_Given passage_:
————————
Willy Messerschmitt was no different, though his accomplishments after WWII paled in comparison to the sheer magnitude of what he was able to turn the Luftwaffe into during the war … albeit with the use of slave labor. With an encyclopedic take, it’s easy to write about Messerschmitt. Fact: His company built the airplanes that armed the Third Reich. Fact: His Bf 109 remains, to this day, the most-produced fighter plane in history at about 35,000 models built. Fact: His firm also produced the Me 262, the world’s first jet-propelled fighter.
But with a legacy like his, Messerschmitt can not be mentioned in journalistic work without the writer reminding the reader that he was also closely allied with the Nazi party, used slave labor, and spent two years in prison after a war crime tribunal convicted him of being a Nazi sympathizer.
As an aviation fan, there is also an obvious way to criticize Messerschmitt. He was a performance junkie. He sacrificed stability and safety for speed. That’s one thing about pushing the envelope: when you go where no one else has gone before, you have no way of knowing what’s there.
With that take on things, we look at his post-war work. Messerschmitt was banned from doing any German military work, including designing and manufacturing aircraft, until 1955. So he moved to Spain and joined Hispano Aviation. Francoist Spain was looking for a supersonic interceptor of domestic creation. His first project was an ultralight delta-shaped tailless fighter based on some of his war-era ideas. He didn’t get past the mock-up stage, and the plywood model he built was so unstable that that test flight could not be competed. This was the start of the HA-300.
The design had some merit. In 1959, Egypt bought the design and brought Messerschmitt in to develop the Helwan HA-300 for the Egyptian Air Force
The first prototype flew successfully in 1964 and achieved supersonic flight. With some concern about Egyptian-British relations, the program abandoned the British Orpheus Mk 703-S-10 turbojet in favor of a more powerful Egyptian E-300 engine. The engine was expected to push the HA-300 upwards of Mach 2.5, but it was never flown.
The HA-300 was looking like it was going to be a mass-produced success, but we’ll never know how it would have fared in combat. Following a major defeat in the Six-Day War, Egypt reallocated its military budget to replace army equipment and lost air defenses. The HA-300 was abandoned, but Egypt went on to purchase the similarly shaped MiG-21 “Fishbed.”
The HA-300 was also nowhere near a finished product when it was cancelled.
In the end, it’s highly possible that the HA-300 was just another late Messerschmitt crapshoot — all speed, no substance. It featured the same problems that early Messerschmitt jets, including the primal Me 262 faced — the airplane was essentially a rocket. There was little room for armament and no word on radar or computer/electronic equipment required in 60s-era jets. Egyptian MiG 21s were swatted out of the sky by Israeli Air Force pilots in a number of conflicts, and it stands to reason that a less advanced HA-300 would not have done much better.
————————
_Dataset entries_:

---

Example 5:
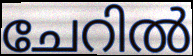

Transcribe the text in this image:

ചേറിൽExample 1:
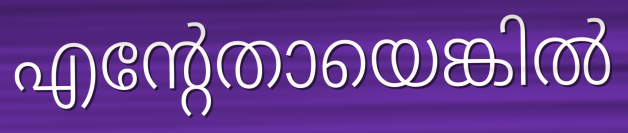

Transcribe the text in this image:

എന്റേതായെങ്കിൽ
————————
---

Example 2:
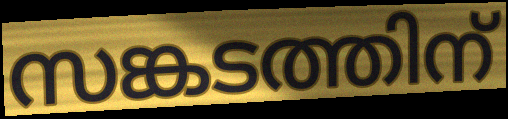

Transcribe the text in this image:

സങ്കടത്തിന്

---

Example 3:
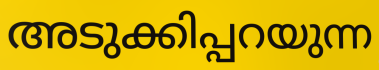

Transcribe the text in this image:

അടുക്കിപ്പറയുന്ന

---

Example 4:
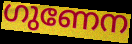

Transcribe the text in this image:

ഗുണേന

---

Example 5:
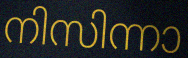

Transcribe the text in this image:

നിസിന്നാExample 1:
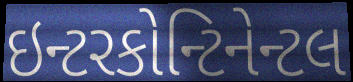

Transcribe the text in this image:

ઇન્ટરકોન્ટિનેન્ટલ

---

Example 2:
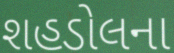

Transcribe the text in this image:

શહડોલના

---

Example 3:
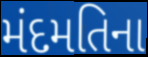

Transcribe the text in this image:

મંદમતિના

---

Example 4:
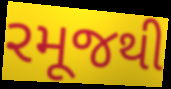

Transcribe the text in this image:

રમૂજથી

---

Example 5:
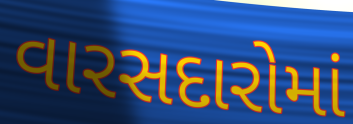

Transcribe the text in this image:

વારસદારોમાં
————————
_Problems_:
(a) Using the passage on Messerschmitt's HA-300 above, decide whether each statement agrees with it: (i) Messerschmitt was barred from German military work until 1955; (ii) the first HA-300 prototype flew in 1964 and reached supersonic speed; (iii) Egypt bought the HA-300 design in 1955. For each, answer yes or no and quote the words of the passage that decide it.
(b) Continue the passage on Messerschmitt's HA-300 from its final sentence.

_Answers to the tasks_:
(a)
(i) Yes: "Messerschmitt was banned from doing any German military work, including designing and manufacturing aircraft, until 1955."
(ii) Yes: "The first prototype flew successfully in 1964 and achieved supersonic flight."
(iii) No: "In 1959, Egypt bought the design"

(b)
An article in the May 1964 edition of “Survival: Global Politics and Strategy” questions the then-in-development feasibility of the HA-300.
“The HA-300 is the type of aircraft in which space is at a premium, and it remains to be seen what type of armament and electronics will be fitted to it,” the article says.
Indian Air Force Group Captain Kapil Bhargava was a test pilot on the HA-300 project. In an article he published, Bhargava details an encounter he had with Egyptian President Gamal Abdul Nasser.
“I explained to President Nasser the layout and the most interesting features of the HA-300 and was asked my personal opinion of the Helwan fighter. In my reply, I endeavoured to imply that left to the foreign staff alone, the HA-300 would make an interesting research project but would never be developed into an effective weapon system. He just smiled. I concluded that, despite any difficulties that might hinder the project, he had his reasons for persisting with it and that too under the control of foreigners. He obviously believed that a successful flight test would be sufficient to strengthen his hand in international negotiations.”
Bhargava refused to fly the HA-300 unless the design team made several safety changes. Among other things, he said the aircraft pitched violently on the runway during taxiing. He also noted problems with fuel system, engines, and rudder.
“I told [the Egyptian Air Chief] that the aircraft was a death trap and I was not willing to fly it,” Bhargava wrote.
In response, Messerschmitt called Bhargava a chicken.
“My response was that I was not just chicken. I was [expletive] scared. I said I would be very dead, if I tried to fly the aircraft until its deficiencies were removed,” he countered.
The HA-300 was Messerschmitt’s last aircraft design. Germany acquired the first HA-300 prototype in 1991 and restored it. It is now on permanent display at the Deutsches Museum in Munich.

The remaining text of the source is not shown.